[Opening INFORMATION SUPPLIED section]
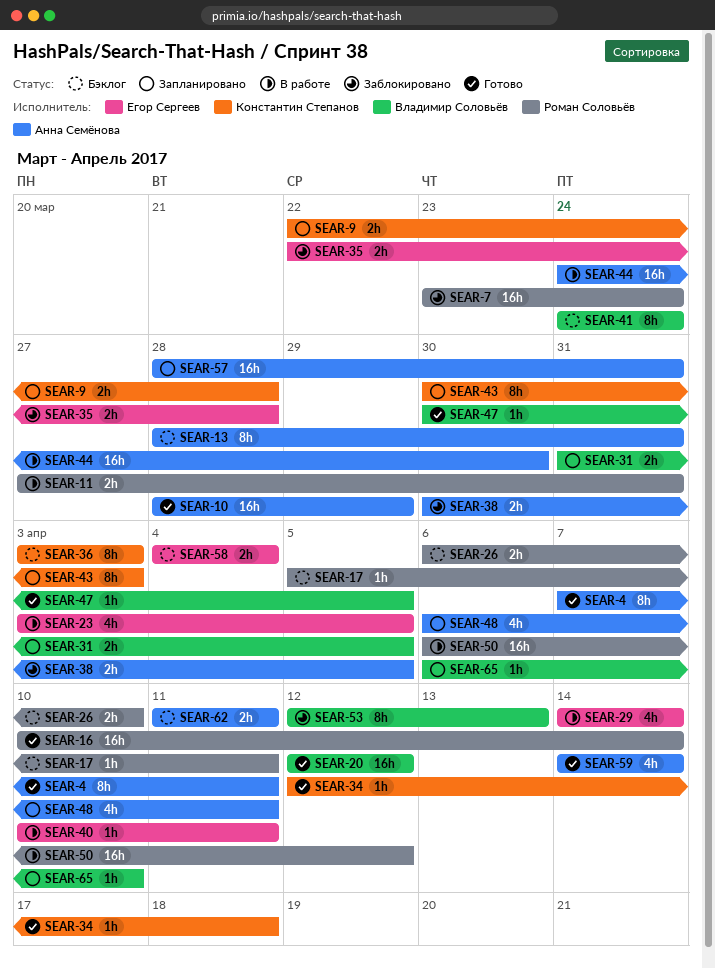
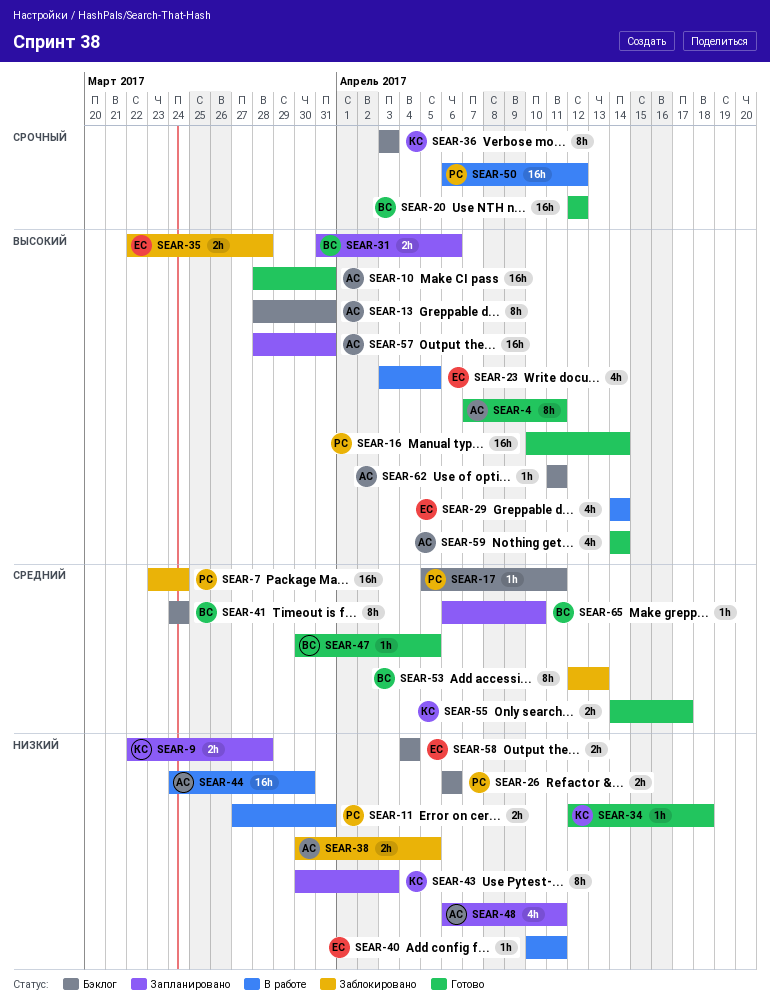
SEAR-10, due: Mar 29 -> Mar 31
SEAR-26, due: Apr 10 -> Apr 6
SEAR-31, due: Apr 5 -> Apr 6
SEAR-55: none -> present
SEAR-62, estimate: 2h -> 1h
[Closing INFORMATION SUPPLIED section]
- **WHAT IS NEEDED**: Set the records down again precisely, skipping every image.

- **EXPECTED ANSWER**:
SEAR-10, due: Mar 29 -> Mar 31
SEAR-26, due: Apr 10 -> Apr 6
SEAR-31, due: Apr 5 -> Apr 6
SEAR-55: none -> present
SEAR-62, estimate: 2h -> 1h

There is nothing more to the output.